> **OBJECTIVE**: Starting with the line that contains "class: Insecta" and going on through the end of the items below, present each line as a row of a Markdown table with the columns Row and Entry. Number the rows and leave out any blank lines.

** begin **

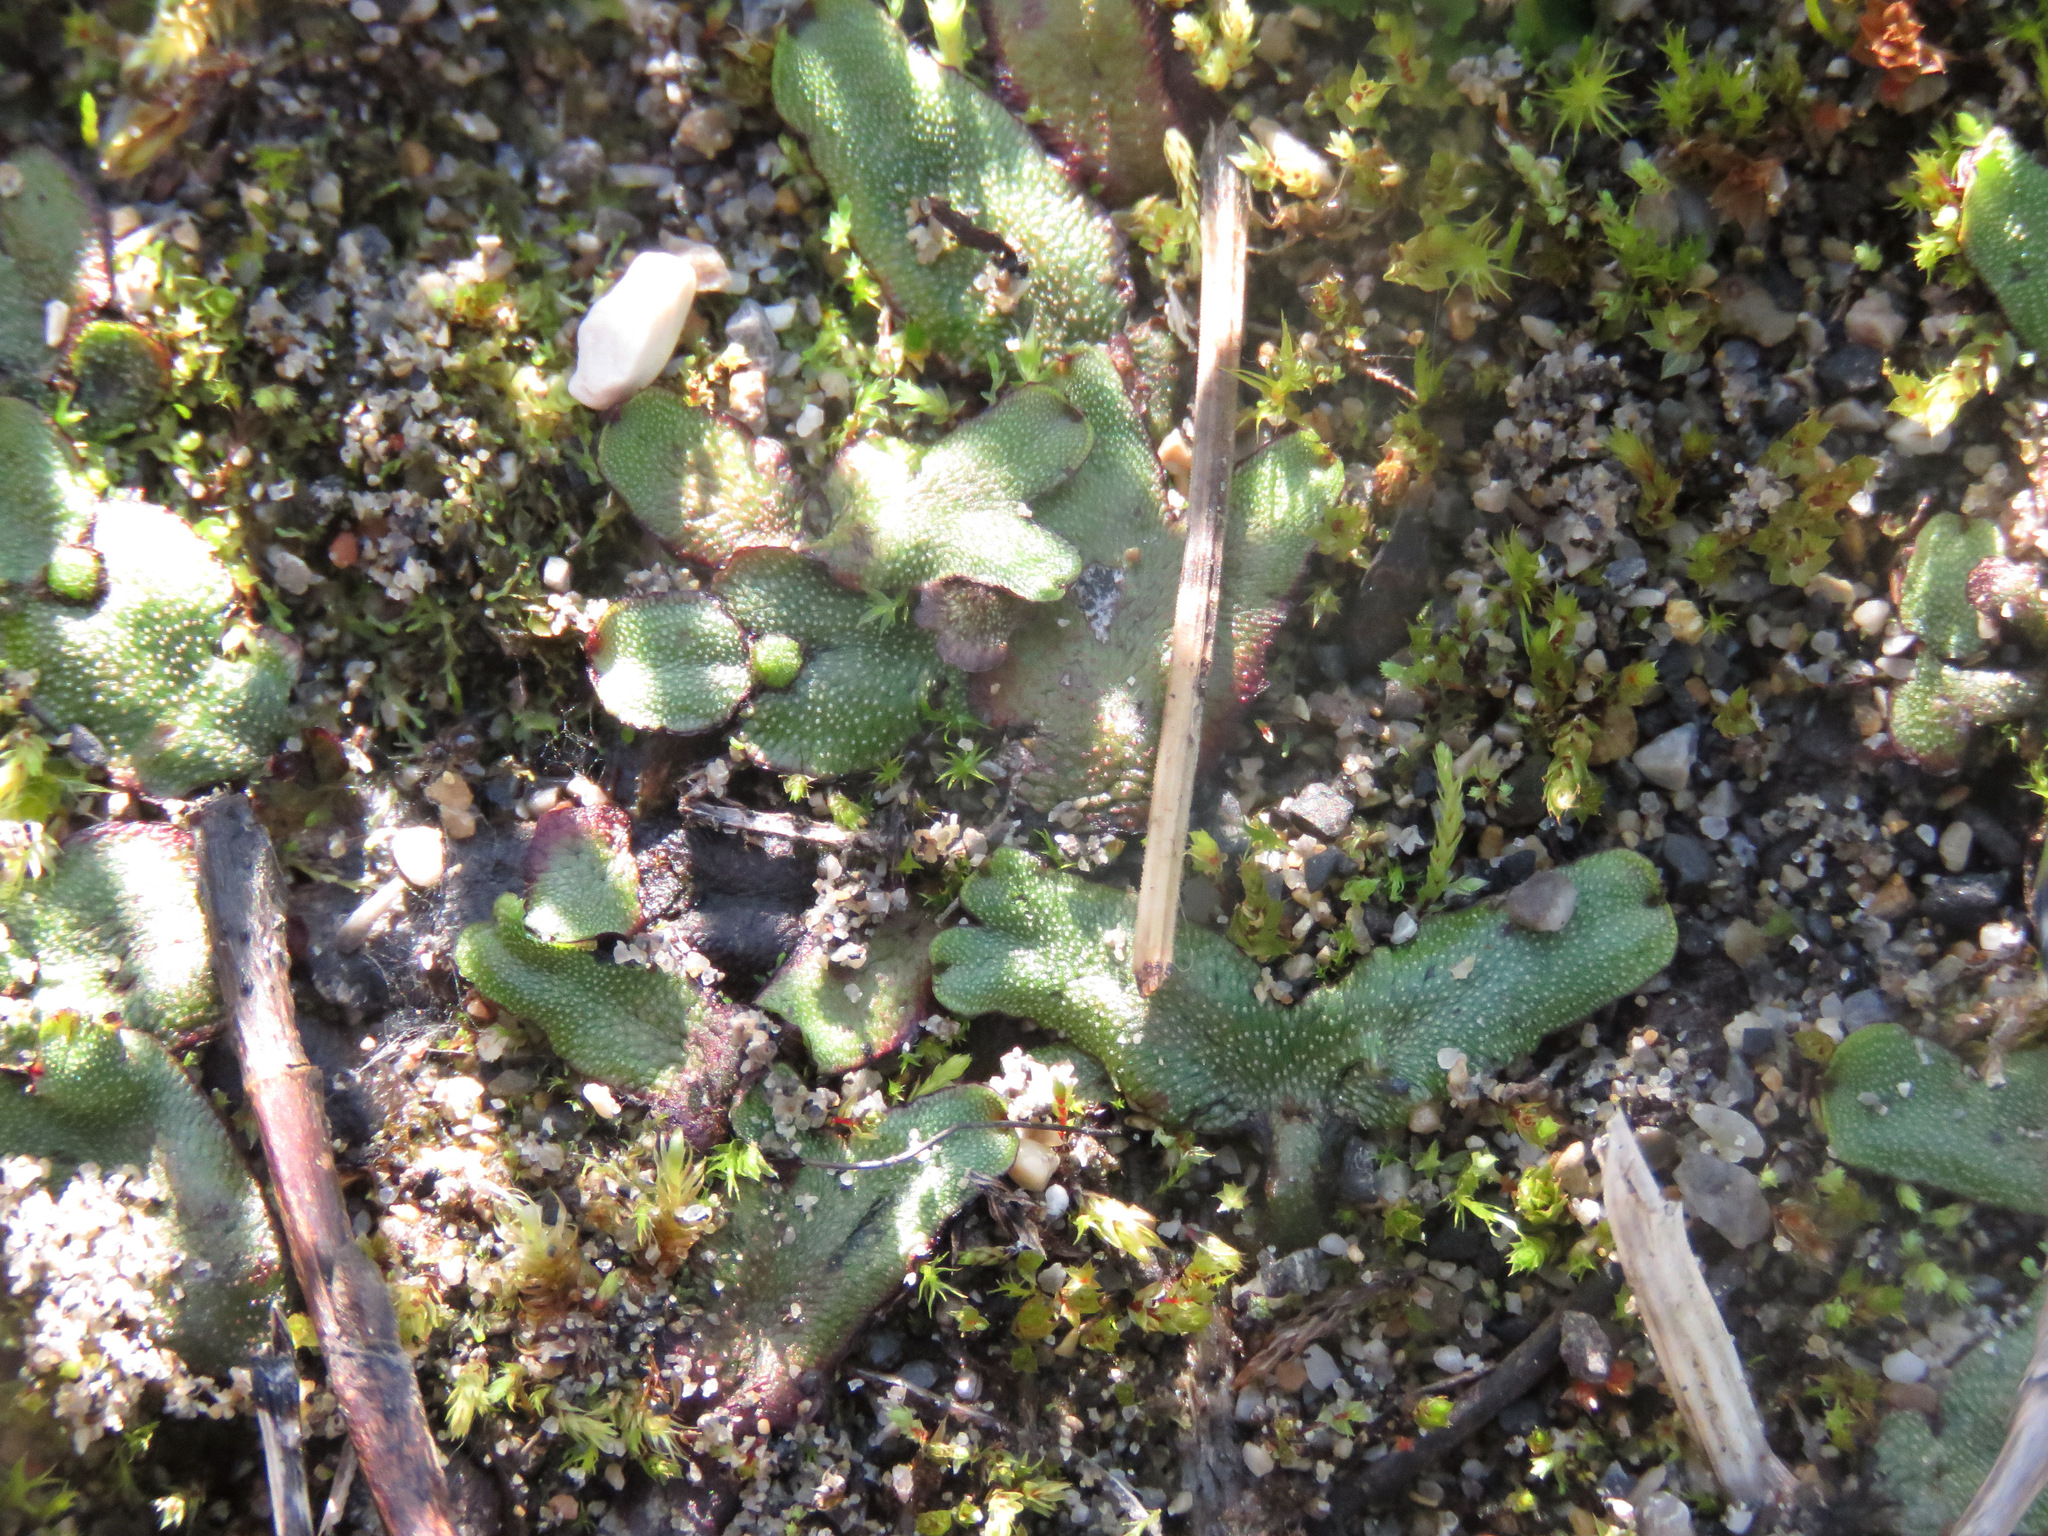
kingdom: Plantae
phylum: Marchantiophyta
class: Marchantiopsida
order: Marchantiales
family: Marchantiaceae
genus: Marchantia
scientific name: Marchantia quadrata
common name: Narrow mushroom-headed liverwort
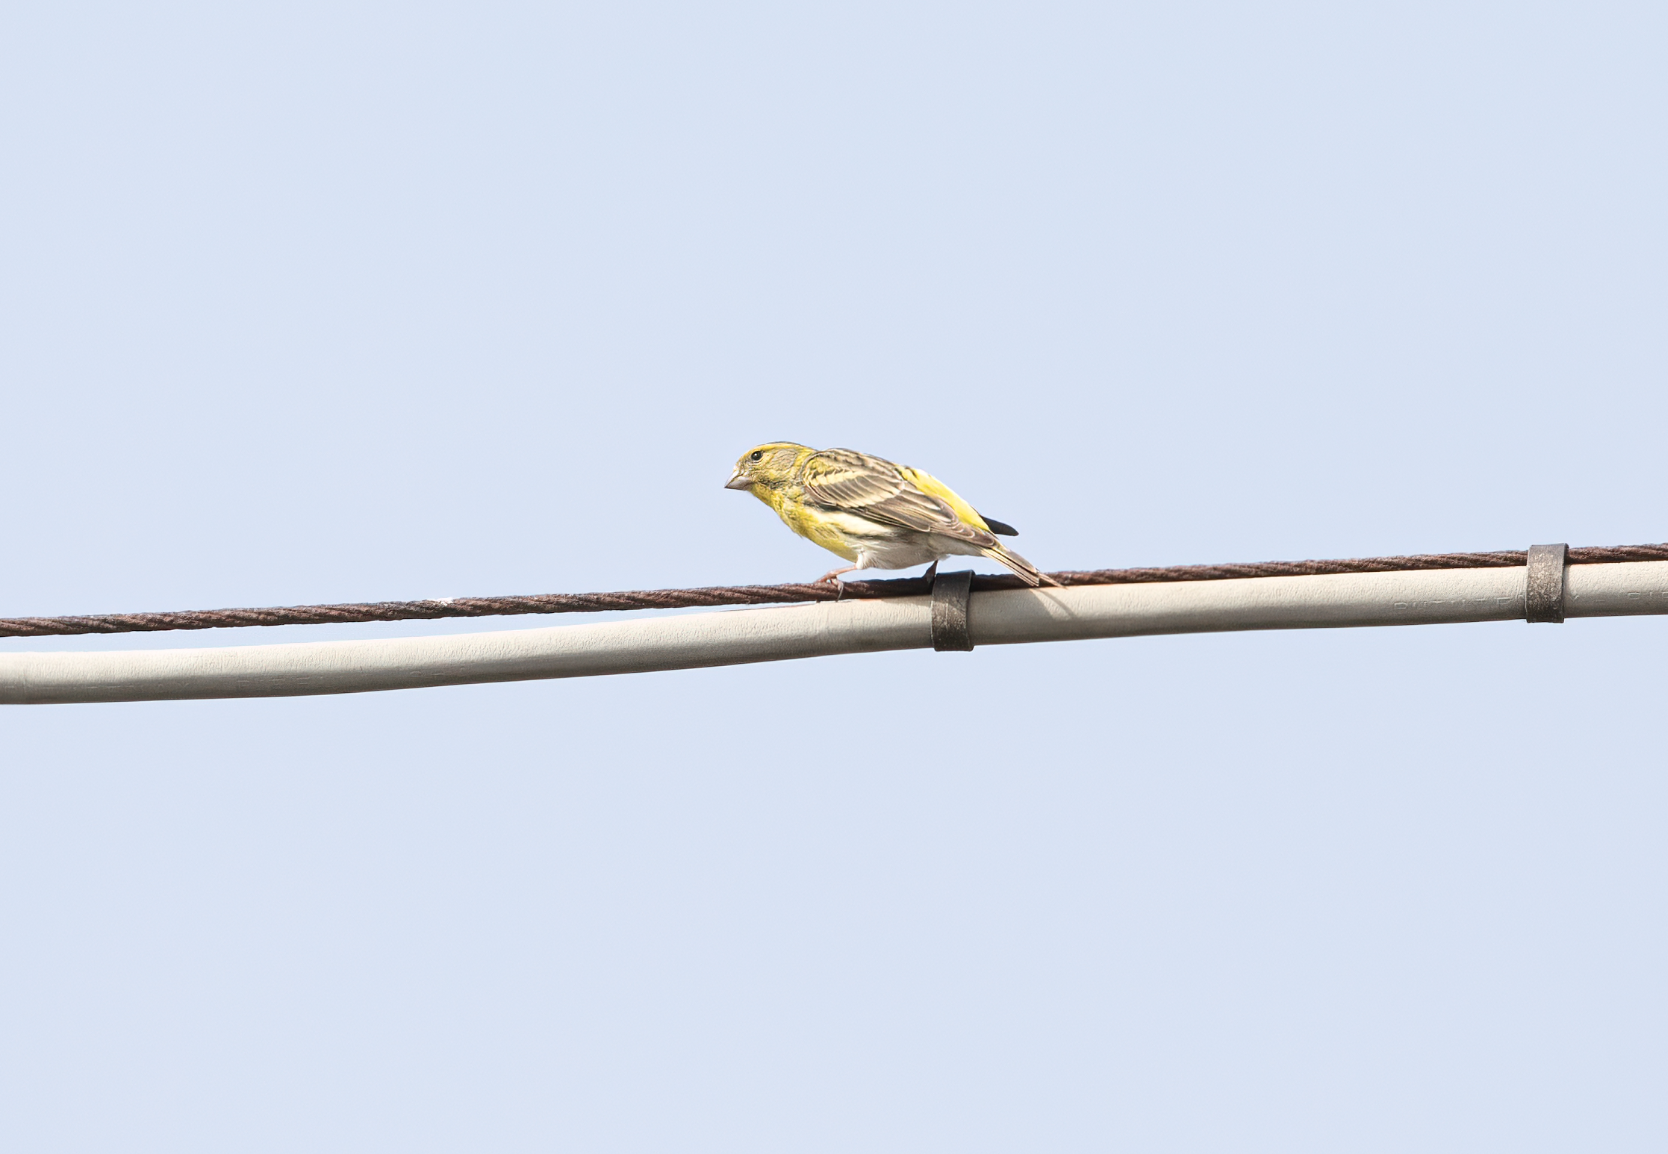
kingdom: Animalia
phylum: Chordata
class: Aves
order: Passeriformes
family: Fringillidae
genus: Serinus
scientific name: Serinus serinus
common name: European serin
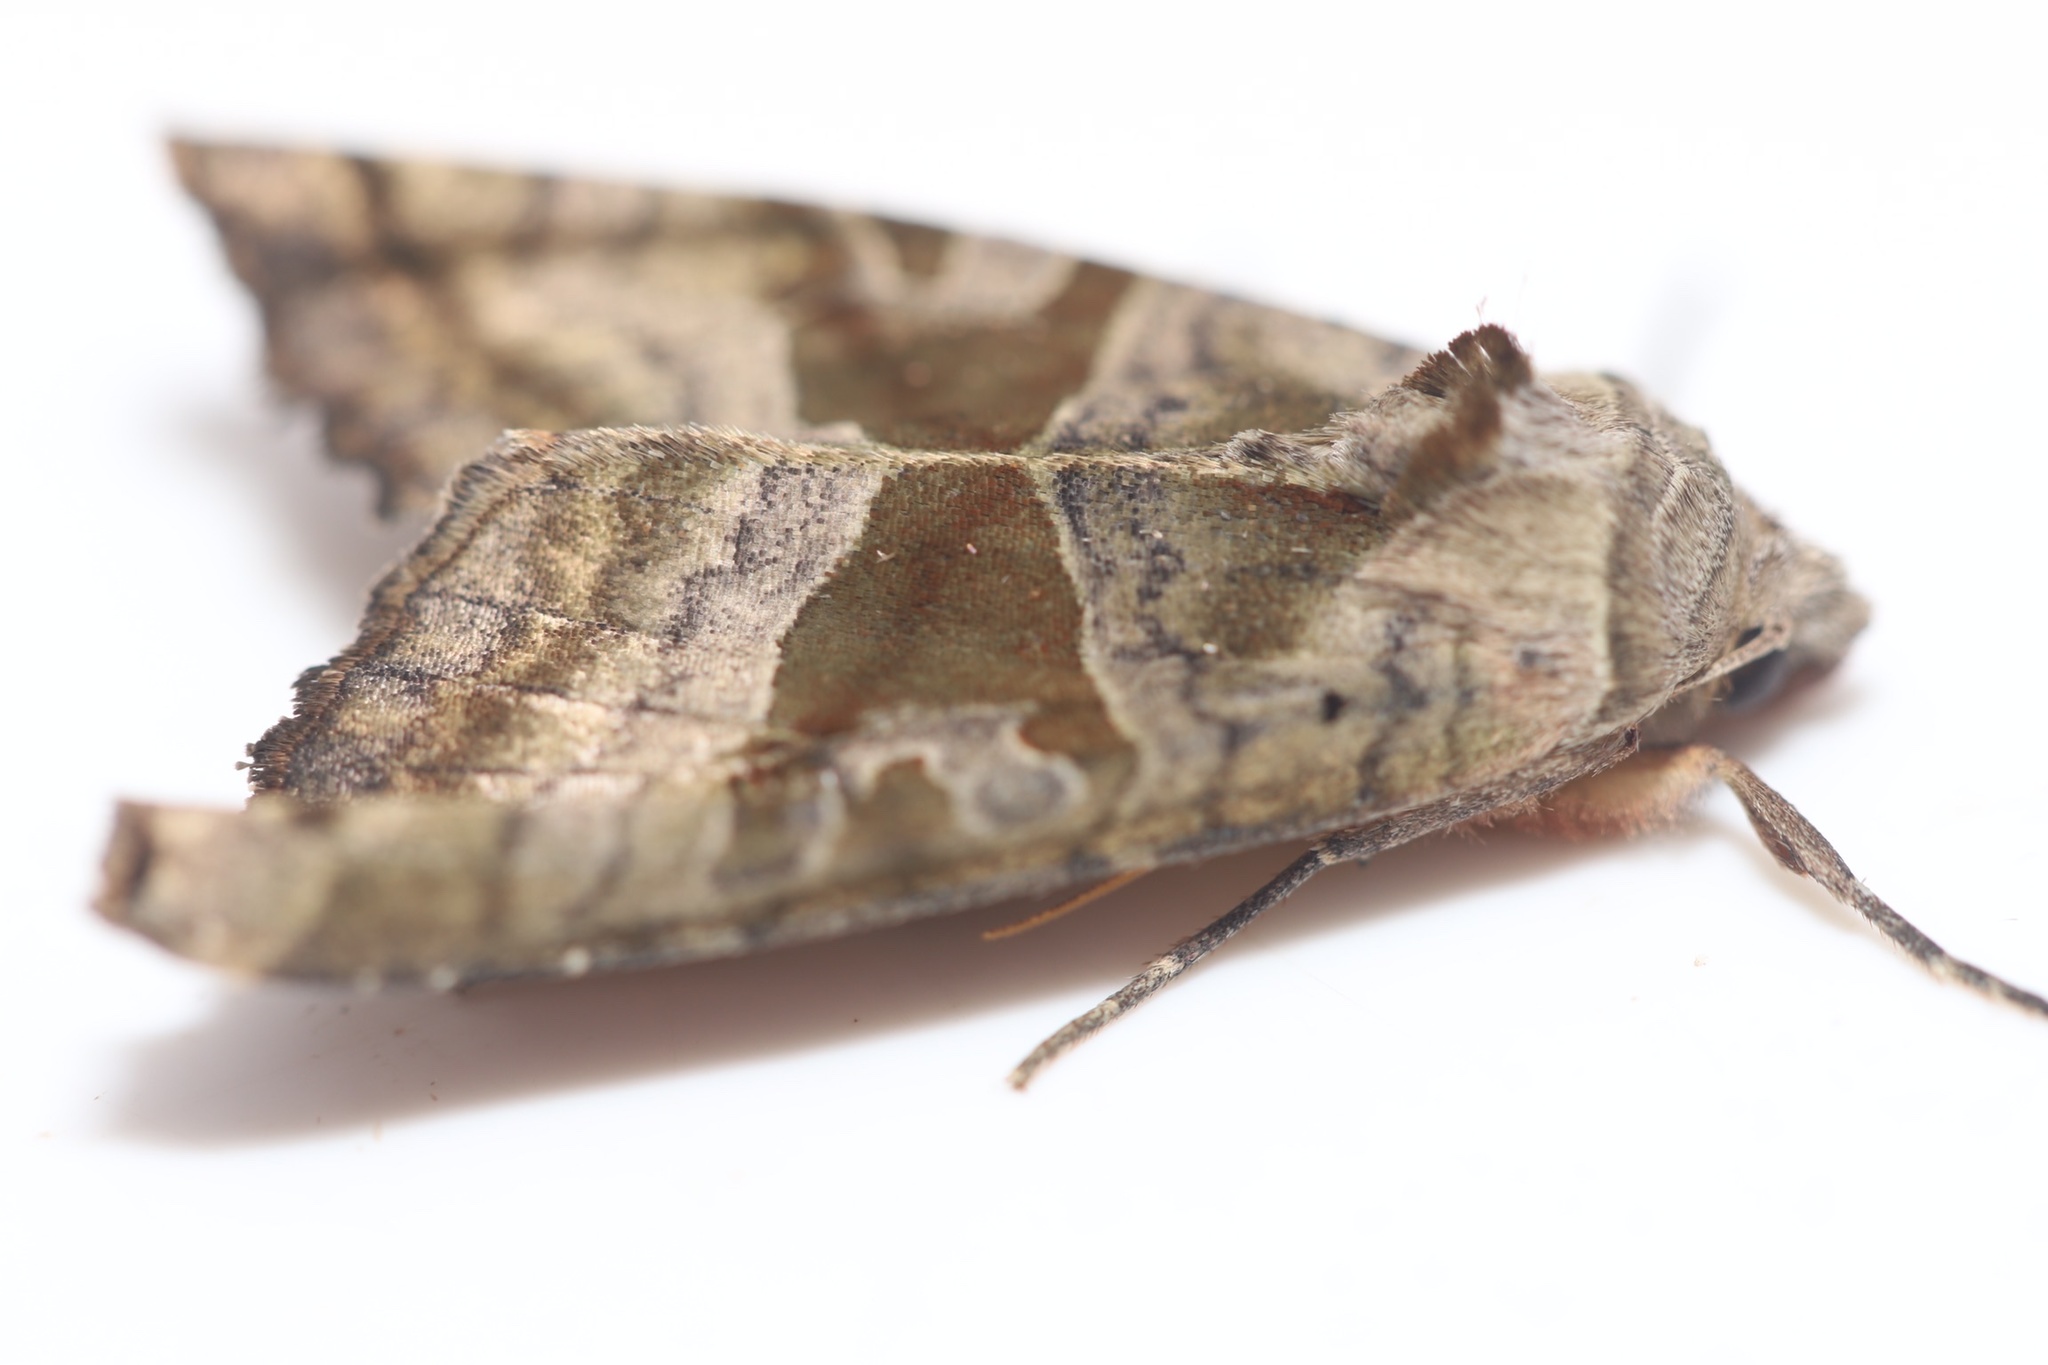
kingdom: Animalia
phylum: Arthropoda
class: Insecta
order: Lepidoptera
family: Noctuidae
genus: Phlogophora
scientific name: Phlogophora periculosa
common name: Brown angle shades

** end **

> **ANSWER TO THE PROBLEM**:
| Row | Entry |
|---|---|
| 1 | class: Insecta |
| 2 | order: Lepidoptera |
| 3 | family: Noctuidae |
| 4 | genus: Phlogophora |
| 5 | scientific name: Phlogophora periculosa |
| 6 | common name: Brown angle shades |